Abboccando all’amo di Kim, che accompagna ogni provocazione a una tambureggiante retorica, con la sua controretorica fiammeggiante Trump si è ficcato in un vicolo cieco. Non è pensabile che la superpotenza a stelle e strisce accetti come fatto irreversibile di essere sotto la minaccia permanente di missili con testata atomica che nei prossimi anni potrebbero colpire in profondità gli Stati Uniti. Allo stesso tempo, per impedire il consolidamento di questo scenario dell’orrore, gli Usa sarebbero costretti o a concessioni negoziali indigeribili (venendo incontro alle pretese nordcoreane segnalate al punto due) o a rischiare una guerra dalle conseguenze catastrofiche. Anzitutto per la Corea del Sud: Seul è sotto schiaffo dell’artiglieria nordcoreana, in grado di incenerire la metropoli in qualche ora. Poi per l’alleato giapponese, verso il quale i coreani (tutti, non solo quelli del Nord) nutrono una particolare avversione – ricambiata. Infine e soprattutto per gli Stati Uniti, le cui basi avanzate nell’Asia Pacifico, oltre al contingente schierato in Corea del Sud, rischierebbero di subire perdite consistenti per la rappresaglia nordcoreana. La possibilità di un’escalation nucleare, con il coinvolgimento di altre potenze, Cina in testa, non è affatto da escludere. Inoltre, una guerra preventiva, come gli americani sanno bene, non è mai facile da legittimare sia agli occhi del mondo che di parte dell’opinione pubblica domestica.

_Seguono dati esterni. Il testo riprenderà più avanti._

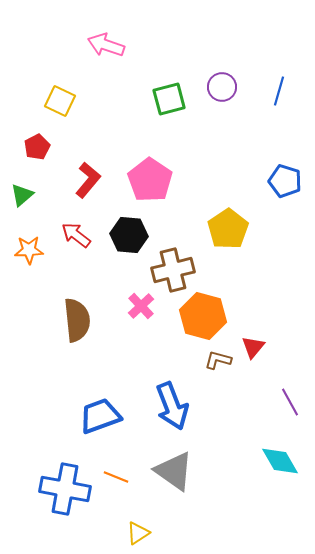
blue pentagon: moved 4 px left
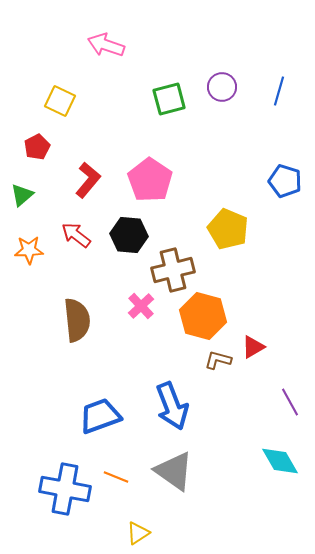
yellow pentagon: rotated 15 degrees counterclockwise
red triangle: rotated 20 degrees clockwise
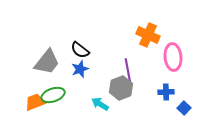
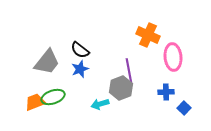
purple line: moved 1 px right
green ellipse: moved 2 px down
cyan arrow: rotated 48 degrees counterclockwise
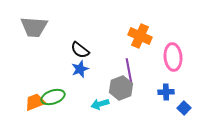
orange cross: moved 8 px left, 1 px down
gray trapezoid: moved 13 px left, 35 px up; rotated 56 degrees clockwise
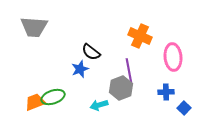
black semicircle: moved 11 px right, 2 px down
cyan arrow: moved 1 px left, 1 px down
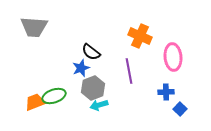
blue star: moved 1 px right, 1 px up
gray hexagon: moved 28 px left
green ellipse: moved 1 px right, 1 px up
blue square: moved 4 px left, 1 px down
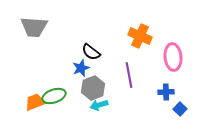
purple line: moved 4 px down
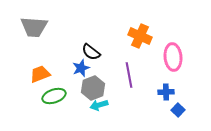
orange trapezoid: moved 5 px right, 28 px up
blue square: moved 2 px left, 1 px down
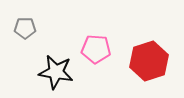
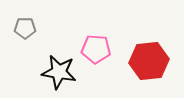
red hexagon: rotated 12 degrees clockwise
black star: moved 3 px right
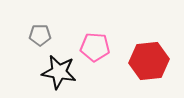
gray pentagon: moved 15 px right, 7 px down
pink pentagon: moved 1 px left, 2 px up
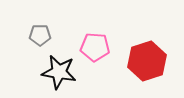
red hexagon: moved 2 px left; rotated 12 degrees counterclockwise
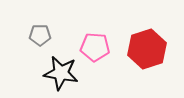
red hexagon: moved 12 px up
black star: moved 2 px right, 1 px down
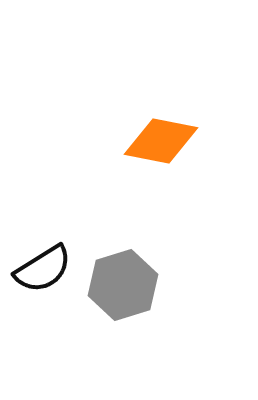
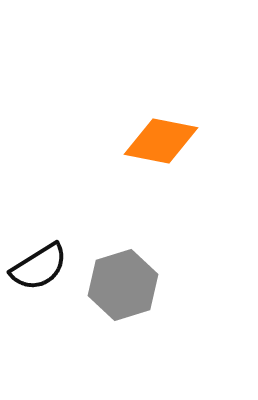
black semicircle: moved 4 px left, 2 px up
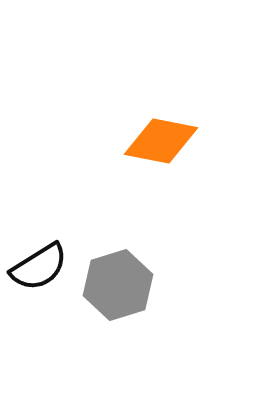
gray hexagon: moved 5 px left
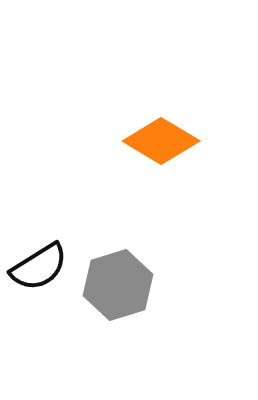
orange diamond: rotated 20 degrees clockwise
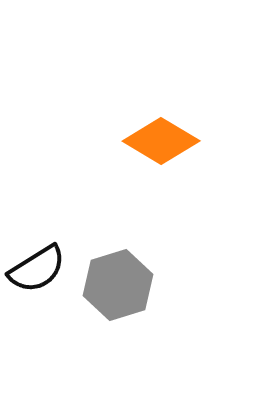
black semicircle: moved 2 px left, 2 px down
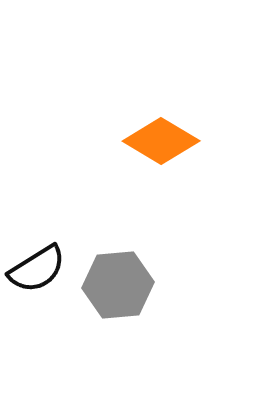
gray hexagon: rotated 12 degrees clockwise
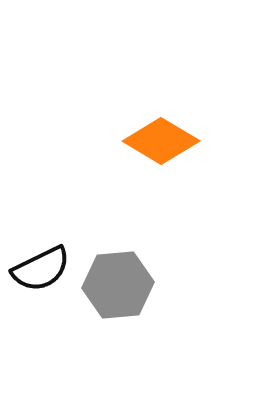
black semicircle: moved 4 px right; rotated 6 degrees clockwise
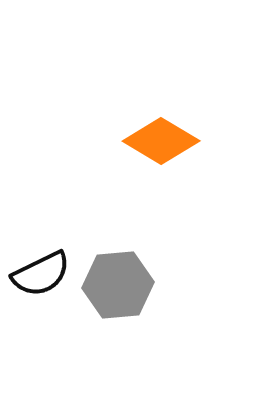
black semicircle: moved 5 px down
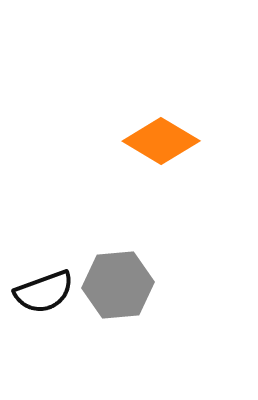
black semicircle: moved 3 px right, 18 px down; rotated 6 degrees clockwise
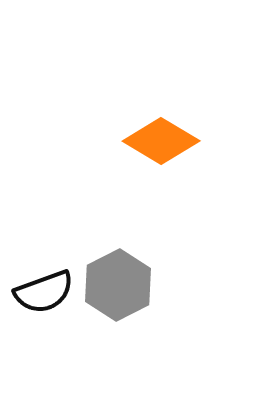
gray hexagon: rotated 22 degrees counterclockwise
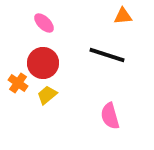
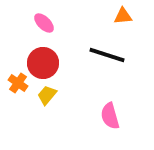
yellow trapezoid: rotated 10 degrees counterclockwise
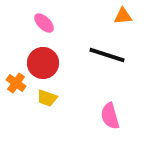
orange cross: moved 2 px left
yellow trapezoid: moved 3 px down; rotated 110 degrees counterclockwise
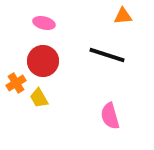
pink ellipse: rotated 30 degrees counterclockwise
red circle: moved 2 px up
orange cross: rotated 24 degrees clockwise
yellow trapezoid: moved 8 px left; rotated 40 degrees clockwise
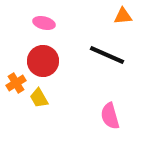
black line: rotated 6 degrees clockwise
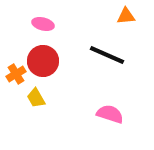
orange triangle: moved 3 px right
pink ellipse: moved 1 px left, 1 px down
orange cross: moved 9 px up
yellow trapezoid: moved 3 px left
pink semicircle: moved 2 px up; rotated 124 degrees clockwise
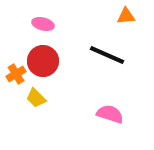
yellow trapezoid: rotated 15 degrees counterclockwise
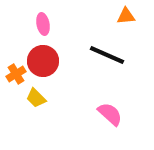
pink ellipse: rotated 65 degrees clockwise
pink semicircle: rotated 24 degrees clockwise
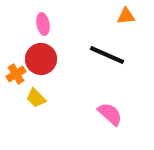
red circle: moved 2 px left, 2 px up
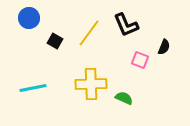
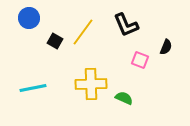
yellow line: moved 6 px left, 1 px up
black semicircle: moved 2 px right
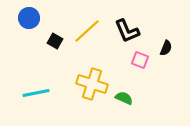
black L-shape: moved 1 px right, 6 px down
yellow line: moved 4 px right, 1 px up; rotated 12 degrees clockwise
black semicircle: moved 1 px down
yellow cross: moved 1 px right; rotated 20 degrees clockwise
cyan line: moved 3 px right, 5 px down
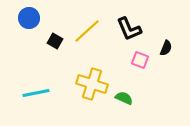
black L-shape: moved 2 px right, 2 px up
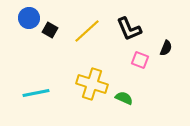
black square: moved 5 px left, 11 px up
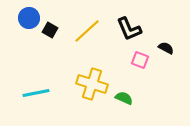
black semicircle: rotated 84 degrees counterclockwise
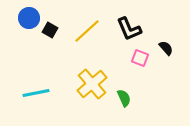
black semicircle: rotated 21 degrees clockwise
pink square: moved 2 px up
yellow cross: rotated 32 degrees clockwise
green semicircle: rotated 42 degrees clockwise
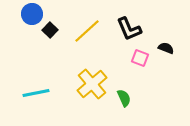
blue circle: moved 3 px right, 4 px up
black square: rotated 14 degrees clockwise
black semicircle: rotated 28 degrees counterclockwise
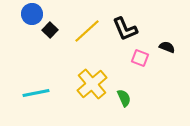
black L-shape: moved 4 px left
black semicircle: moved 1 px right, 1 px up
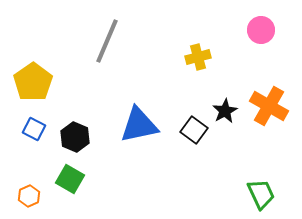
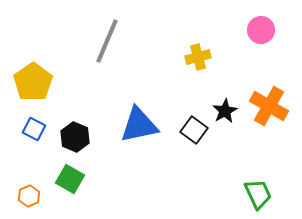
green trapezoid: moved 3 px left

Siamo dunque all’alternativa del diavolo. Qualsiasi cosa Trump decida di fare o di non fare, rischia di perdere. Alla fine, le esigenze elettorali potrebbero spingerlo a giocare la carta militare, scenario nel quale usualmente il popolo americano (insieme agli apparati civili e militari) si schiera con il presidente nell’esercizio delle sue funzioni di comandante in capo.
A Washington si spera che la Cina convinca Kim a recedere dalle sue provocazioni. Difficile. Il potere di Pechino su Pyongyang non è così forte come molti decisori americani credono o sperano. Inoltre, anche Xi Jinping è in una tenaglia. Se gli americani attaccassero, preventivamente o in reazione a una intollerabile provocazione nordcoreana (missili su Guam), che cosa può fare la Cina? Nulla, e allora perderebbe la faccia. O dovrebbe entrare in guerra: ma con chi e contro chi? Certo Xi non pensa a uno scontro con l’America, ma le circostanze finite fuori controllo potrebbero suscitare esattamente questo terribile scenario.
Infine, se la Corea del Nord attacca l’America, la Nato che fa? In teoria dovrebbe correre in soccorso degli Usa. In pratica, appare molto improbabile. Sia perché gli americani non saprebbero che farsene degli atlantici, sia anche perché gli europei avrebbero serie difficoltà a convincere le rispettive opinioni pubbliche a mandare i propri soldati a combattere nell’Asia-Pacifico. La recente sortita di Angela Merkel, per cui in ogni caso la Germania non entrerebbe in un simile conflitto, riflette l’umore di fondo degli alleati.